## BRIEF
Could you restate all of the records below exactly, with the pictures left out?

[Dataset entries]
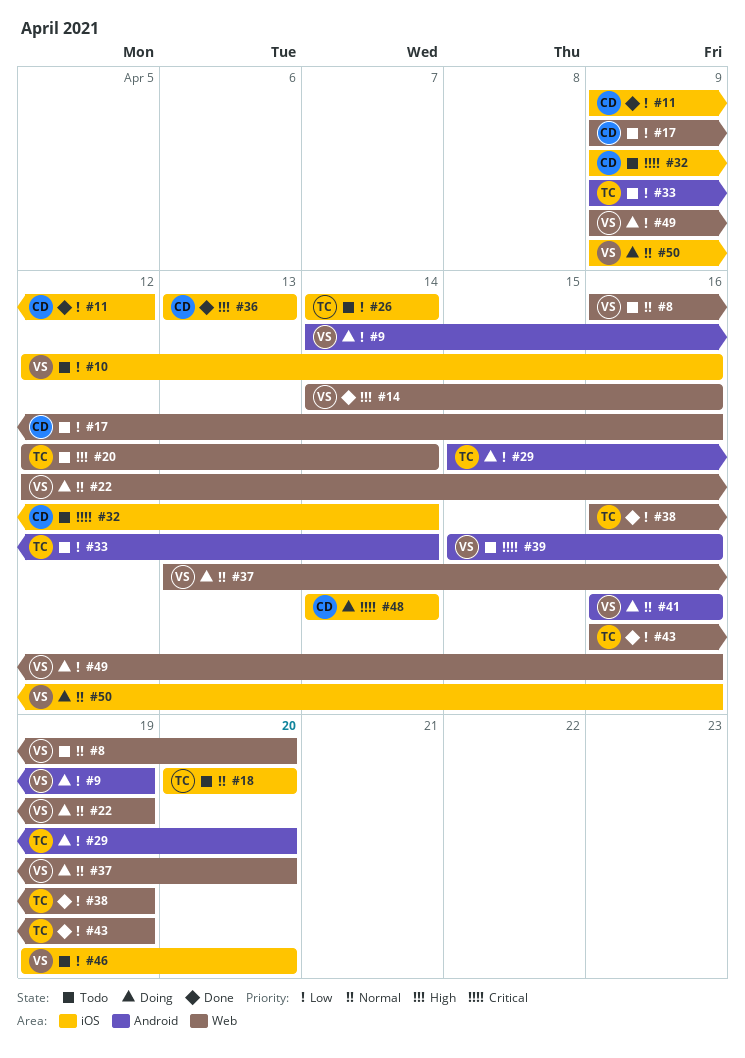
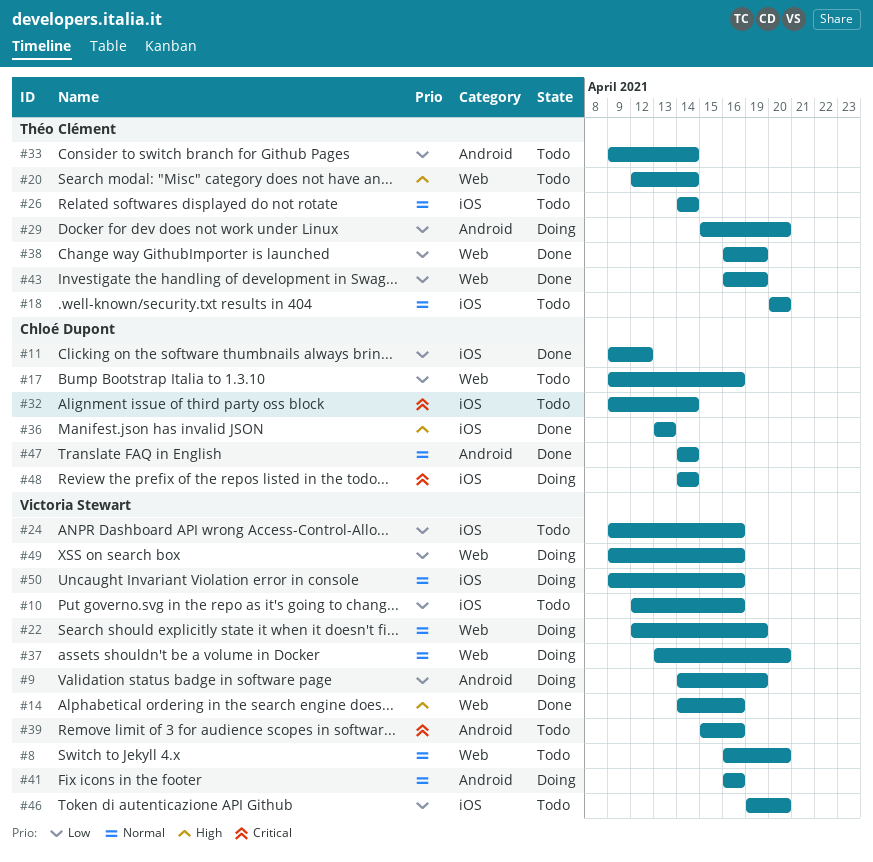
#24: none -> present
#26, priority: Low -> Normal
#47: none -> present

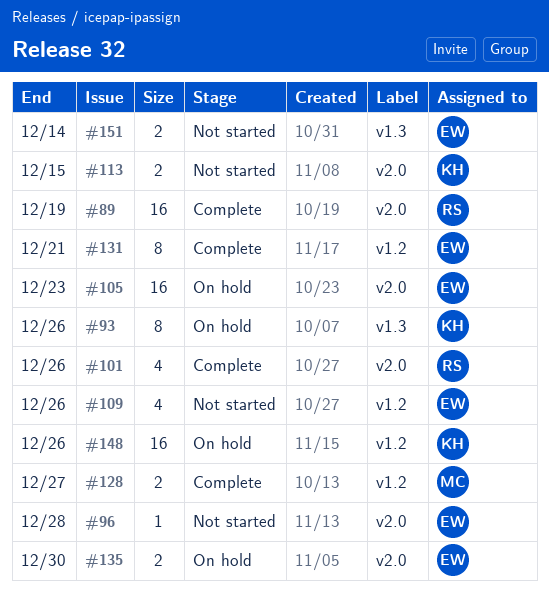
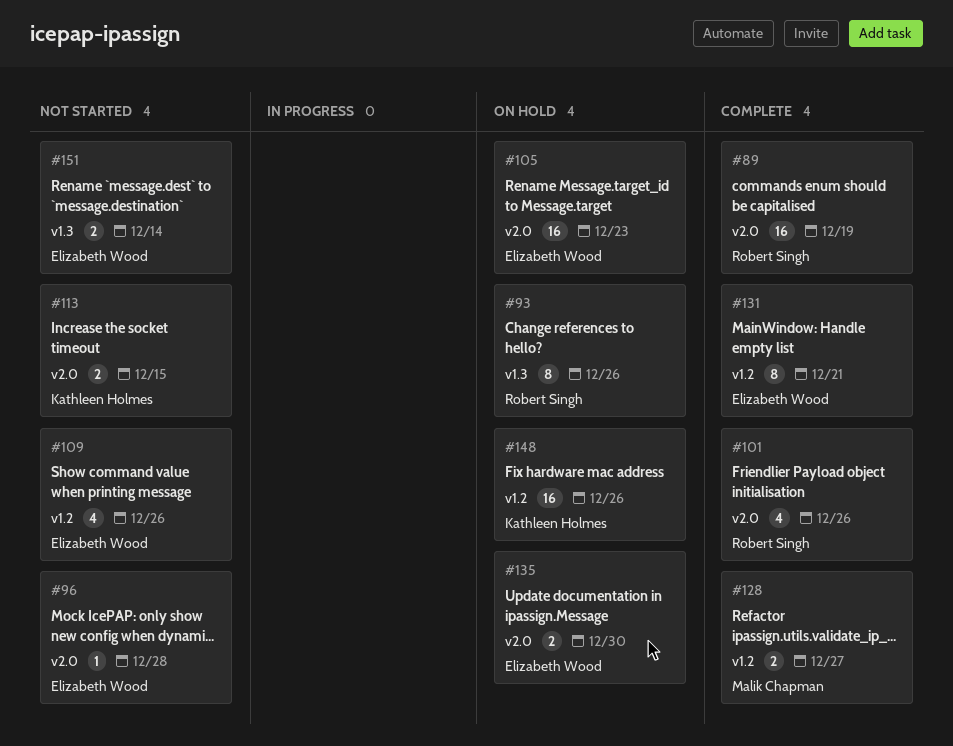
#93, owner: Kathleen Holmes -> Robert Singh

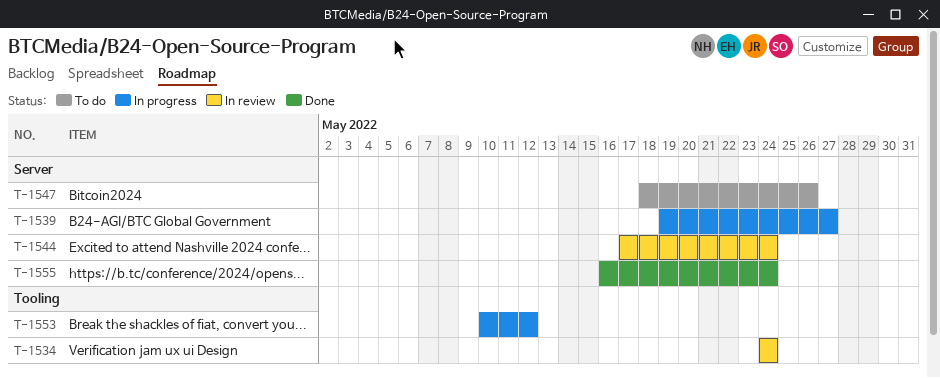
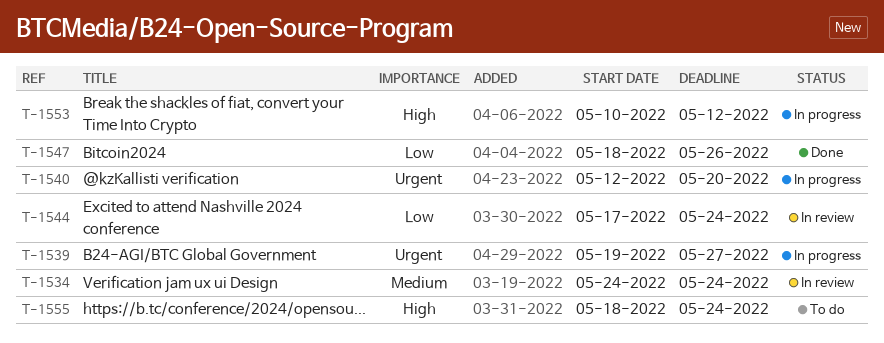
T-1540: none -> present
T-1547, status: To do -> Done
T-1555, status: Done -> To do
T-1555, start: May 16 -> May 18

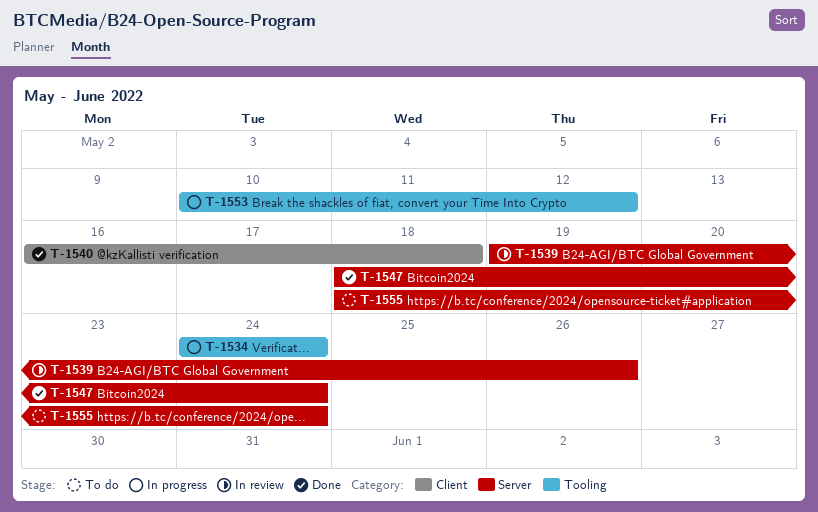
T-1534, status: In review -> In progress
T-1539, status: In progress -> In review
T-1539, due: May 27 -> May 26
T-1540, status: In progress -> Done
T-1540, start: May 12 -> May 16
T-1540, due: May 20 -> May 18
T-1544: present -> none
T-1547, due: May 26 -> May 24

## TASK RESULT
#24: none -> present
#26, priority: Low -> Normal
#47: none -> present

#93, owner: Kathleen Holmes -> Robert Singh

T-1540: none -> present
T-1547, status: To do -> Done
T-1555, status: Done -> To do
T-1555, start: May 16 -> May 18

T-1534, status: In review -> In progress
T-1539, status: In progress -> In review
T-1539, due: May 27 -> May 26
T-1540, status: In progress -> Done
T-1540, start: May 12 -> May 16
T-1540, due: May 20 -> May 18
T-1544: present -> none
T-1547, due: May 26 -> May 24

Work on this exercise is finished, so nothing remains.